(Document structure recognition data)
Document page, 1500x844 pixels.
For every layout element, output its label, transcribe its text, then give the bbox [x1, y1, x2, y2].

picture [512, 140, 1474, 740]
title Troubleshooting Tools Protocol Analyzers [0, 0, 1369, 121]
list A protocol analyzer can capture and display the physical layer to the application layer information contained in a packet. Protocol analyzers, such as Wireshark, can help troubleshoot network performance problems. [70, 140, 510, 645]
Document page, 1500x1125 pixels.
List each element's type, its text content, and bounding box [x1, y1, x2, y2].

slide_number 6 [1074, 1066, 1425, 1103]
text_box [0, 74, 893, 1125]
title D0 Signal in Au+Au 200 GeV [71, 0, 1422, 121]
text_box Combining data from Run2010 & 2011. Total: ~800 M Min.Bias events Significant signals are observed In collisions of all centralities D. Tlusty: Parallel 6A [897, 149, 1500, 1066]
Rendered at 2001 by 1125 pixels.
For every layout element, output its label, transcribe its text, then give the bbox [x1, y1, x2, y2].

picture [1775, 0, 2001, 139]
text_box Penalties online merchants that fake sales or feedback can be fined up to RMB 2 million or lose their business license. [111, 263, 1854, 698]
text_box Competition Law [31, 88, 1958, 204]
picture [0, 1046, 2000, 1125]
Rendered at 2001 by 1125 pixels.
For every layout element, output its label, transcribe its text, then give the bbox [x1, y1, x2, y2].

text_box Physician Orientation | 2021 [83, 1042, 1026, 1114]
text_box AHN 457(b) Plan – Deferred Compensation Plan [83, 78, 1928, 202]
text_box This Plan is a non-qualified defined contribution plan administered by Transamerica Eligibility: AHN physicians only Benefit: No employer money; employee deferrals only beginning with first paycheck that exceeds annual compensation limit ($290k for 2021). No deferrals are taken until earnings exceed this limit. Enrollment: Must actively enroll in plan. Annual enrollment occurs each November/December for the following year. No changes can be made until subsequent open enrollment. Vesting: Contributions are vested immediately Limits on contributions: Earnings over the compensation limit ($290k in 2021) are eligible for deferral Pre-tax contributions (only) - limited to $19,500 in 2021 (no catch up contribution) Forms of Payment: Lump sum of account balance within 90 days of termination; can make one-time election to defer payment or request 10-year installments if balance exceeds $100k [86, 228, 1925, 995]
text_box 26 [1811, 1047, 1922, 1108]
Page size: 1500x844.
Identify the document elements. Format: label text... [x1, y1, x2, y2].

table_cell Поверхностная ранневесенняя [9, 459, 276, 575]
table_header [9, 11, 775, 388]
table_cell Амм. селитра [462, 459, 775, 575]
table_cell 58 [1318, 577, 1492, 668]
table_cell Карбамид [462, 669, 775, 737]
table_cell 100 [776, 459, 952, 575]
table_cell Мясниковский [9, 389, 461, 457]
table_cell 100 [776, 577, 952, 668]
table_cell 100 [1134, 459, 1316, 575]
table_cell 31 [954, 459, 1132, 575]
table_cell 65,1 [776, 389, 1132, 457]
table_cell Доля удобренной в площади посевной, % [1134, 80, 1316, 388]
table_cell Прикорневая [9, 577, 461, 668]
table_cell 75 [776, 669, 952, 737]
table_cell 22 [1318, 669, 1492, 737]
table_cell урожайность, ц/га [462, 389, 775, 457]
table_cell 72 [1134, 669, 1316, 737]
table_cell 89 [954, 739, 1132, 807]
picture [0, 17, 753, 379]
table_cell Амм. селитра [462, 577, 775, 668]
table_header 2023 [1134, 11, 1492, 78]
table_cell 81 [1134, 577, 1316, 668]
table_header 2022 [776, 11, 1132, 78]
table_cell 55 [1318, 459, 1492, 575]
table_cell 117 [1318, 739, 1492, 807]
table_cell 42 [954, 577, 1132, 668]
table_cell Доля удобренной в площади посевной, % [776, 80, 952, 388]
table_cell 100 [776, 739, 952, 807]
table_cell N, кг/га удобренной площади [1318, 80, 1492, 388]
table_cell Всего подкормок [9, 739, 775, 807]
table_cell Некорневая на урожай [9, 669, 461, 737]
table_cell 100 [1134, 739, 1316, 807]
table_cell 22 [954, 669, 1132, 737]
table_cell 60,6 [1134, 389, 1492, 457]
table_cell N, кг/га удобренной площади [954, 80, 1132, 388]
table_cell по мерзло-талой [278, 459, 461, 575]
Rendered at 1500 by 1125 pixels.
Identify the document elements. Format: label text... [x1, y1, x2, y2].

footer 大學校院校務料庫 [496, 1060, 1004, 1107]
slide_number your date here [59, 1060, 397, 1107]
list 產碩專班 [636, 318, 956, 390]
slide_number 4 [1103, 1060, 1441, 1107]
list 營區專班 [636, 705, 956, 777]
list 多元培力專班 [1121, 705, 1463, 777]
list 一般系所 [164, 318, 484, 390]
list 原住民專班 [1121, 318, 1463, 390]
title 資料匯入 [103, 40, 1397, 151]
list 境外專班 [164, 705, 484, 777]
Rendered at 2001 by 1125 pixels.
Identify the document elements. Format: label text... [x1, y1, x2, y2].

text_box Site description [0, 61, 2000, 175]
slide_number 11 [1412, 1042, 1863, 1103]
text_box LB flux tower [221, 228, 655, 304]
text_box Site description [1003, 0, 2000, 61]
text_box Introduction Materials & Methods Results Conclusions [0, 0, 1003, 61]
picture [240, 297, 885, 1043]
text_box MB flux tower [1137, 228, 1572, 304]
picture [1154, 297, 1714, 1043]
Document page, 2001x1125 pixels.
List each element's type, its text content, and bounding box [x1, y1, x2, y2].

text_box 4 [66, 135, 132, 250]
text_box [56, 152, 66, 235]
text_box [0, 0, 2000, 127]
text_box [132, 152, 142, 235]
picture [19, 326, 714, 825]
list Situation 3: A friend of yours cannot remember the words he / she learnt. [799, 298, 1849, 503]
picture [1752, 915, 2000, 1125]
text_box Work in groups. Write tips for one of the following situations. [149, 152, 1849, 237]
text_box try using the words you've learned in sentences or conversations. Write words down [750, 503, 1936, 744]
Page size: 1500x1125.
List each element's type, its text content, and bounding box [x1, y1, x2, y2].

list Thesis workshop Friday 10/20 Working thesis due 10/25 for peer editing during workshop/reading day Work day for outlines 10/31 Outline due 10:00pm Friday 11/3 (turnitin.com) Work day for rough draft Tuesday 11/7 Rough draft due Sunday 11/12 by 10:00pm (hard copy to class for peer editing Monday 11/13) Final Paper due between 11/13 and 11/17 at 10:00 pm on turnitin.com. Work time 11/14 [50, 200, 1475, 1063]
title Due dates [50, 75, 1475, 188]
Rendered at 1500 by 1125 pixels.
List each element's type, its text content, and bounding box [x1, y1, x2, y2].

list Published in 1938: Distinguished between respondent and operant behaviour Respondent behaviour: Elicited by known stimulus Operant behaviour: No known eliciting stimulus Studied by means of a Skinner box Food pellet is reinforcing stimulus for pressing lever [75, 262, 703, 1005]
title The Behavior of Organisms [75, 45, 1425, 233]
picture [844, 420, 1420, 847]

▶ [THE PROBLEM]: Would you copy each line of the data exactly as it appears above?

▶ [SOLUTION TO THE EXERCISE]:
Document page, 1500x844 pixels.
For every layout element, output its label, transcribe its text, then give the bbox [x1, y1, x2, y2].

picture [512, 140, 1474, 740]
title Troubleshooting Tools Protocol Analyzers [0, 0, 1369, 121]
list A protocol analyzer can capture and display the physical layer to the application layer information contained in a packet. Protocol analyzers, such as Wireshark, can help troubleshoot network performance problems. [70, 140, 510, 645]
Document page, 1500x1125 pixels.
List each element's type, its text content, and bounding box [x1, y1, x2, y2].

slide_number 6 [1074, 1066, 1425, 1103]
text_box [0, 74, 893, 1125]
title D0 Signal in Au+Au 200 GeV [71, 0, 1422, 121]
text_box Combining data from Run2010 & 2011. Total: ~800 M Min.Bias events Significant signals are observed In collisions of all centralities D. Tlusty: Parallel 6A [897, 149, 1500, 1066]
Rendered at 2001 by 1125 pixels.
For every layout element, output its label, transcribe its text, then give the bbox [x1, y1, x2, y2].

picture [1775, 0, 2001, 139]
text_box Penalties online merchants that fake sales or feedback can be fined up to RMB 2 million or lose their business license. [111, 263, 1854, 698]
text_box Competition Law [31, 88, 1958, 204]
picture [0, 1046, 2000, 1125]
Rendered at 2001 by 1125 pixels.
For every layout element, output its label, transcribe its text, then give the bbox [x1, y1, x2, y2].

text_box Physician Orientation | 2021 [83, 1042, 1026, 1114]
text_box AHN 457(b) Plan – Deferred Compensation Plan [83, 78, 1928, 202]
text_box This Plan is a non-qualified defined contribution plan administered by Transamerica Eligibility: AHN physicians only Benefit: No employer money; employee deferrals only beginning with first paycheck that exceeds annual compensation limit ($290k for 2021). No deferrals are taken until earnings exceed this limit. Enrollment: Must actively enroll in plan. Annual enrollment occurs each November/December for the following year. No changes can be made until subsequent open enrollment. Vesting: Contributions are vested immediately Limits on contributions: Earnings over the compensation limit ($290k in 2021) are eligible for deferral Pre-tax contributions (only) - limited to $19,500 in 2021 (no catch up contribution) Forms of Payment: Lump sum of account balance within 90 days of termination; can make one-time election to defer payment or request 10-year installments if balance exceeds $100k [86, 228, 1925, 995]
text_box 26 [1811, 1047, 1922, 1108]
Page size: 1500x844.
Identify the document elements. Format: label text... [x1, y1, x2, y2].

table_cell Поверхностная ранневесенняя [9, 459, 276, 575]
table_header [9, 11, 775, 388]
table_cell Амм. селитра [462, 459, 775, 575]
table_cell 58 [1318, 577, 1492, 668]
table_cell Карбамид [462, 669, 775, 737]
table_cell 100 [776, 459, 952, 575]
table_cell Мясниковский [9, 389, 461, 457]
table_cell 100 [776, 577, 952, 668]
table_cell 100 [1134, 459, 1316, 575]
table_cell 31 [954, 459, 1132, 575]
table_cell 65,1 [776, 389, 1132, 457]
table_cell Доля удобренной в площади посевной, % [1134, 80, 1316, 388]
table_cell Прикорневая [9, 577, 461, 668]
table_cell 75 [776, 669, 952, 737]
table_cell 22 [1318, 669, 1492, 737]
table_cell урожайность, ц/га [462, 389, 775, 457]
table_cell 72 [1134, 669, 1316, 737]
table_cell 89 [954, 739, 1132, 807]
picture [0, 17, 753, 379]
table_cell Амм. селитра [462, 577, 775, 668]
table_header 2023 [1134, 11, 1492, 78]
table_cell 81 [1134, 577, 1316, 668]
table_header 2022 [776, 11, 1132, 78]
table_cell 55 [1318, 459, 1492, 575]
table_cell 117 [1318, 739, 1492, 807]
table_cell 42 [954, 577, 1132, 668]
table_cell Доля удобренной в площади посевной, % [776, 80, 952, 388]
table_cell 100 [776, 739, 952, 807]
table_cell N, кг/га удобренной площади [1318, 80, 1492, 388]
table_cell Всего подкормок [9, 739, 775, 807]
table_cell Некорневая на урожай [9, 669, 461, 737]
table_cell 100 [1134, 739, 1316, 807]
table_cell 22 [954, 669, 1132, 737]
table_cell 60,6 [1134, 389, 1492, 457]
table_cell N, кг/га удобренной площади [954, 80, 1132, 388]
table_cell по мерзло-талой [278, 459, 461, 575]
Rendered at 1500 by 1125 pixels.
Identify the document elements. Format: label text... [x1, y1, x2, y2].

footer 大學校院校務料庫 [496, 1060, 1004, 1107]
slide_number your date here [59, 1060, 397, 1107]
list 產碩專班 [636, 318, 956, 390]
slide_number 4 [1103, 1060, 1441, 1107]
list 營區專班 [636, 705, 956, 777]
list 多元培力專班 [1121, 705, 1463, 777]
list 一般系所 [164, 318, 484, 390]
list 原住民專班 [1121, 318, 1463, 390]
title 資料匯入 [103, 40, 1397, 151]
list 境外專班 [164, 705, 484, 777]
Rendered at 2001 by 1125 pixels.
Identify the document elements. Format: label text... [x1, y1, x2, y2].

text_box Site description [0, 61, 2000, 175]
slide_number 11 [1412, 1042, 1863, 1103]
text_box LB flux tower [221, 228, 655, 304]
text_box Site description [1003, 0, 2000, 61]
text_box Introduction Materials & Methods Results Conclusions [0, 0, 1003, 61]
picture [240, 297, 885, 1043]
text_box MB flux tower [1137, 228, 1572, 304]
picture [1154, 297, 1714, 1043]
Document page, 2001x1125 pixels.
List each element's type, its text content, and bounding box [x1, y1, x2, y2].

text_box 4 [66, 135, 132, 250]
text_box [56, 152, 66, 235]
text_box [0, 0, 2000, 127]
text_box [132, 152, 142, 235]
picture [19, 326, 714, 825]
list Situation 3: A friend of yours cannot remember the words he / she learnt. [799, 298, 1849, 503]
picture [1752, 915, 2000, 1125]
text_box Work in groups. Write tips for one of the following situations. [149, 152, 1849, 237]
text_box try using the words you've learned in sentences or conversations. Write words down [750, 503, 1936, 744]
Page size: 1500x1125.
List each element's type, its text content, and bounding box [x1, y1, x2, y2].

list Thesis workshop Friday 10/20 Working thesis due 10/25 for peer editing during workshop/reading day Work day for outlines 10/31 Outline due 10:00pm Friday 11/3 (turnitin.com) Work day for rough draft Tuesday 11/7 Rough draft due Sunday 11/12 by 10:00pm (hard copy to class for peer editing Monday 11/13) Final Paper due between 11/13 and 11/17 at 10:00 pm on turnitin.com. Work time 11/14 [50, 200, 1475, 1063]
title Due dates [50, 75, 1475, 188]
Rendered at 1500 by 1125 pixels.
List each element's type, its text content, and bounding box [x1, y1, x2, y2].

list Published in 1938: Distinguished between respondent and operant behaviour Respondent behaviour: Elicited by known stimulus Operant behaviour: No known eliciting stimulus Studied by means of a Skinner box Food pellet is reinforcing stimulus for pressing lever [75, 262, 703, 1005]
title The Behavior of Organisms [75, 45, 1425, 233]
picture [844, 420, 1420, 847]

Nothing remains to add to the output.